I was at Fry’s Electronics on Friday when I went there to buy a 42” 1080p 120hz Toshiba LCD HD TV for only $848. My wife had to be to the doctor in the morning so we were not busting down the doors. I got there at about 1pm and figured they’d probably be out of the advertised TV by then. First off, the crowd was pretty light. I walked back to the TV section without having to say ‘excuse me’ even once! Then the TV guy tells me they’d had five of the ad special TV’s and they usually sell out when the doors open - but they’d only sold TWO by 1pm. I bought my TV and the next day the lowest price within 300 miles was $1499.00 - so for almost 1/2 off no one was in a hurry to buy! Just on this one little indicator I’d say we have scary times ahead. Natch, I’ll be able to watch it all in HD! :-P
You can ride out this s*** in style. Just be sure to stockpile some canned beans, guns and a generator
Plus you'll be able to see FEMA emergency announcements in HD
Nice deal. Picked up a 42" Dynex 1080p for 699 12/26. Put a four year failure policy on it for another $99. That plus a bunch of other little things, and the guys at Best Buy were treating me like I was royalty or smth. Go figure.

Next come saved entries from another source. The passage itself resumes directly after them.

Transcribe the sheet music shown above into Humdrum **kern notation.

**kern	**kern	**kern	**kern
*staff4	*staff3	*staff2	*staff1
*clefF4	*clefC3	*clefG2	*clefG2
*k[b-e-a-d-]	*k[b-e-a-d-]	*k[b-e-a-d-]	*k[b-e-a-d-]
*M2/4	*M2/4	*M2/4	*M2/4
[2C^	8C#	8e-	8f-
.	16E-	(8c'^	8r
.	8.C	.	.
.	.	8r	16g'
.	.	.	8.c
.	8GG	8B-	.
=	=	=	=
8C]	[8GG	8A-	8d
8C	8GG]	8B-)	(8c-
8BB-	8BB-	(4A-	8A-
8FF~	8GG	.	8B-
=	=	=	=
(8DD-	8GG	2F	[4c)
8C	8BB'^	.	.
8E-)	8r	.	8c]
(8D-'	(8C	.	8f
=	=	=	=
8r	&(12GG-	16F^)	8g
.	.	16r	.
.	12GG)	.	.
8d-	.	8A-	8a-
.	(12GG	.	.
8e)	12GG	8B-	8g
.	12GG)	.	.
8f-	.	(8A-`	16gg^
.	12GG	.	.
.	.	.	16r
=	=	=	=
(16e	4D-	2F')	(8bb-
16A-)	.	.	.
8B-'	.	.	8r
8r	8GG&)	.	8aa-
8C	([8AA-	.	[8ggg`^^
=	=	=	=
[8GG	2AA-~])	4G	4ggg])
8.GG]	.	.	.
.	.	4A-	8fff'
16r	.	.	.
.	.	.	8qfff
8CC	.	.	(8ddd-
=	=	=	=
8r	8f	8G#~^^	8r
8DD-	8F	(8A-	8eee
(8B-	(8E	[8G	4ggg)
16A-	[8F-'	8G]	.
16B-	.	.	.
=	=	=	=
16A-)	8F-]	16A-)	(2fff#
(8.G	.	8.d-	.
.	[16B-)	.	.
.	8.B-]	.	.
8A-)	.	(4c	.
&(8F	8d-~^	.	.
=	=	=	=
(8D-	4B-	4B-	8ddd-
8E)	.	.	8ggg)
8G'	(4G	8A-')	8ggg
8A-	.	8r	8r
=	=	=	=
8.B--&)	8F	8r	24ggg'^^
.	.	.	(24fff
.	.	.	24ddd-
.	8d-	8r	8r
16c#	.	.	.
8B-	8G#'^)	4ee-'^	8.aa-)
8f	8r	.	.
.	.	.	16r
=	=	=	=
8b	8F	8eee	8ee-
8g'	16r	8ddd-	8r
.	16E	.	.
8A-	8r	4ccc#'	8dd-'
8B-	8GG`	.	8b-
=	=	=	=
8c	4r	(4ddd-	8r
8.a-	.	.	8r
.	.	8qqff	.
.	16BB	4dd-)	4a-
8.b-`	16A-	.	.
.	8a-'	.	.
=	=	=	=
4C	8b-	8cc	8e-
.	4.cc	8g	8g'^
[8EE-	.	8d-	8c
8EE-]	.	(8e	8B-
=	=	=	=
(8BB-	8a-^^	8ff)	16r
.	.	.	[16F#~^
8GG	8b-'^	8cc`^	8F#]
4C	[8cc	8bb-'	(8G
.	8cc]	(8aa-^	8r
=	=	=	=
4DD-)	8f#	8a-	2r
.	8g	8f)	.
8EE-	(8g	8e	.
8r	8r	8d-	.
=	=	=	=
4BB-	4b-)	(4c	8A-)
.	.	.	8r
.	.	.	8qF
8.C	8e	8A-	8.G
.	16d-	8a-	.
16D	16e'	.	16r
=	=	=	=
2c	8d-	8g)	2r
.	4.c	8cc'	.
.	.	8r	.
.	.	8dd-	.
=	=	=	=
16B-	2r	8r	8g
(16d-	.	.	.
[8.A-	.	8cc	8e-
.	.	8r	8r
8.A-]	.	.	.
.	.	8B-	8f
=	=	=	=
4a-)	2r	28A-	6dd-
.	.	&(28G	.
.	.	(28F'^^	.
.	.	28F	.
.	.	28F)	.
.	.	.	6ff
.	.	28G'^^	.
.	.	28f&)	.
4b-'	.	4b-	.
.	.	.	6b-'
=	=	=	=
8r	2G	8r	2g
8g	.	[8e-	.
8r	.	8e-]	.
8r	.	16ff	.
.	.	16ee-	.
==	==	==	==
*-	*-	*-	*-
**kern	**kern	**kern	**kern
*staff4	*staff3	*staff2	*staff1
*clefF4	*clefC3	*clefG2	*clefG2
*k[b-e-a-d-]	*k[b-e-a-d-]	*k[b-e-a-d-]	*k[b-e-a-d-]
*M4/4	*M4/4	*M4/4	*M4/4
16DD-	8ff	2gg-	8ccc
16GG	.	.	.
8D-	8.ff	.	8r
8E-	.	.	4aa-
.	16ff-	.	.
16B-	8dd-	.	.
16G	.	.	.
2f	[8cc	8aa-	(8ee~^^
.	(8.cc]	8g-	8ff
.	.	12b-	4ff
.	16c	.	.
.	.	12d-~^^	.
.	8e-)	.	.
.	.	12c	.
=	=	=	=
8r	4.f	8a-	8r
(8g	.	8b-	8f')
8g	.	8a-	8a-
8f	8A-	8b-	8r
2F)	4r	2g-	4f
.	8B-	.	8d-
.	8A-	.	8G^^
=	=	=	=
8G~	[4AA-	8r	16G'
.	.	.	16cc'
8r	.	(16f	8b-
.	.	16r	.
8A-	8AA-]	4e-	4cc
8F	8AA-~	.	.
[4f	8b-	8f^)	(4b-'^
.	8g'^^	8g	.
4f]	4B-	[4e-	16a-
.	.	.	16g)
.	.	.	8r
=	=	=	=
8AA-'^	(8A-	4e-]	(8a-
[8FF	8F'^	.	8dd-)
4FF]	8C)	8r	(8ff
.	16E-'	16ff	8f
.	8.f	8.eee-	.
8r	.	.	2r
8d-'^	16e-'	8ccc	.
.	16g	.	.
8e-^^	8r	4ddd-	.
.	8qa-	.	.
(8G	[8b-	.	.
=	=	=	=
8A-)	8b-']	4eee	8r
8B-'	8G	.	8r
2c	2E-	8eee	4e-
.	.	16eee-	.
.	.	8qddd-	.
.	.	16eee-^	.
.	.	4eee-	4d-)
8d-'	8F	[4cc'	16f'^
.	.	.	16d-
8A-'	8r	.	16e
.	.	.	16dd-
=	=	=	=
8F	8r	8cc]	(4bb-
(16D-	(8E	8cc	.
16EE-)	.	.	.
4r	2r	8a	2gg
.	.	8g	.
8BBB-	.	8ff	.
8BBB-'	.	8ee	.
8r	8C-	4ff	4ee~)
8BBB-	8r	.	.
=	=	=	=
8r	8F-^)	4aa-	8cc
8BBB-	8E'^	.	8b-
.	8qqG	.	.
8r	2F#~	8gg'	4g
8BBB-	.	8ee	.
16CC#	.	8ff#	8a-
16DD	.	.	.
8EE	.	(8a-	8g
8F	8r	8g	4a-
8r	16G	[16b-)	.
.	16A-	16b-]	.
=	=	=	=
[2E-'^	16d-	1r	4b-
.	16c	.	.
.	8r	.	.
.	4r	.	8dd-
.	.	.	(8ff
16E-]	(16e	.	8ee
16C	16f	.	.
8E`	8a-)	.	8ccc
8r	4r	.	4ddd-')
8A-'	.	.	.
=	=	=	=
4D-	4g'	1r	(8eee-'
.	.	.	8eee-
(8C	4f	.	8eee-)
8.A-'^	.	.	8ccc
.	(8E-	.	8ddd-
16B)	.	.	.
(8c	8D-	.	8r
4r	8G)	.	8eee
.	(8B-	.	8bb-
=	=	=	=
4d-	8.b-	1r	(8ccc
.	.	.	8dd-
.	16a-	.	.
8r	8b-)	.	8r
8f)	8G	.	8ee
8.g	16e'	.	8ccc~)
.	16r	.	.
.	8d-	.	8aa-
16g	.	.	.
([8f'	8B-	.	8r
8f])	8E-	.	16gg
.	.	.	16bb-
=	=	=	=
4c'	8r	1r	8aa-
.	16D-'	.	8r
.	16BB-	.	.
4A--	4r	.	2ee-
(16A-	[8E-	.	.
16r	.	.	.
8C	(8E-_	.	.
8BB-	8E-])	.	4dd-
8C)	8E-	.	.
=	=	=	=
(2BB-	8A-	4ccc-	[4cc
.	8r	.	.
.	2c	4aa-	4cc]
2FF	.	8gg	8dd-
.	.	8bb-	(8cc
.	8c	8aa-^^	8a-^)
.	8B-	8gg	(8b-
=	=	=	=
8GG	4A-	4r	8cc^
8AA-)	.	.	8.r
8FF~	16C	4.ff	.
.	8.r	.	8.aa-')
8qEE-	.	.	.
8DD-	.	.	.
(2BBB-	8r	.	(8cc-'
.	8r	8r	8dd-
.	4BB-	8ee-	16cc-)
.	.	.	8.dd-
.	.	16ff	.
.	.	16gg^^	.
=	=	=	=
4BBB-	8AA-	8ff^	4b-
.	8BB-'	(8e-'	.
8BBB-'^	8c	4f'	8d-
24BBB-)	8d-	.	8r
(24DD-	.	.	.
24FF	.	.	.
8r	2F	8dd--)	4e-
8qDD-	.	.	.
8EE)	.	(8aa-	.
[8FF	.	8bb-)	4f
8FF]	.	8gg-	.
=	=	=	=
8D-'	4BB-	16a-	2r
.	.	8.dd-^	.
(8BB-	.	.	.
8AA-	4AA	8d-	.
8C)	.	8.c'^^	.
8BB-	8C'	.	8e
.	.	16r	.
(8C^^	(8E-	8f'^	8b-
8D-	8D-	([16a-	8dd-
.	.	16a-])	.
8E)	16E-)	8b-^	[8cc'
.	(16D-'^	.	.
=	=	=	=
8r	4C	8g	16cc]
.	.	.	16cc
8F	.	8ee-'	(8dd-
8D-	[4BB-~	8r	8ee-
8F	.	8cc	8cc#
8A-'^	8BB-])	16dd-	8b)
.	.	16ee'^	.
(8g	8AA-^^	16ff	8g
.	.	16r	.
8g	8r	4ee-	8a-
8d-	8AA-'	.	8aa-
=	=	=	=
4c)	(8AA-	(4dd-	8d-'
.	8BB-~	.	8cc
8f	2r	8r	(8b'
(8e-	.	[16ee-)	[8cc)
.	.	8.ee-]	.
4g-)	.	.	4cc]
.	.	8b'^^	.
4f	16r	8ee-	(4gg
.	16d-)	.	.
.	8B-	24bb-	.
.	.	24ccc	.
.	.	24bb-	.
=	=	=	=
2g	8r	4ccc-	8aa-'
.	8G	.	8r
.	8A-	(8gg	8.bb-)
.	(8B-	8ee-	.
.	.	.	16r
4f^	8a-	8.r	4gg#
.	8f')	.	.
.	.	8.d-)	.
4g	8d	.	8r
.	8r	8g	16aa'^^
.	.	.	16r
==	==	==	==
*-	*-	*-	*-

As I’ve said, this isn’t about not having the money or about the credit.
It’s about people with money and credit deciding they don’t care how cheap things are, they are chopping their discretionary spending way down.
No amount of jobs “working on the railroad” jobs are going to “stimulate” these upper-middle class earners, who already have just about everything they actually want anyway, to start back to the spending spree. They are the very ones who have been crushed by the stock market and the housing bubble.
Without consumer spending, our economy doesn’t work. Period.
Malls were already dying. This will finish them off. Retail Christmas was already dying. This will finish it off.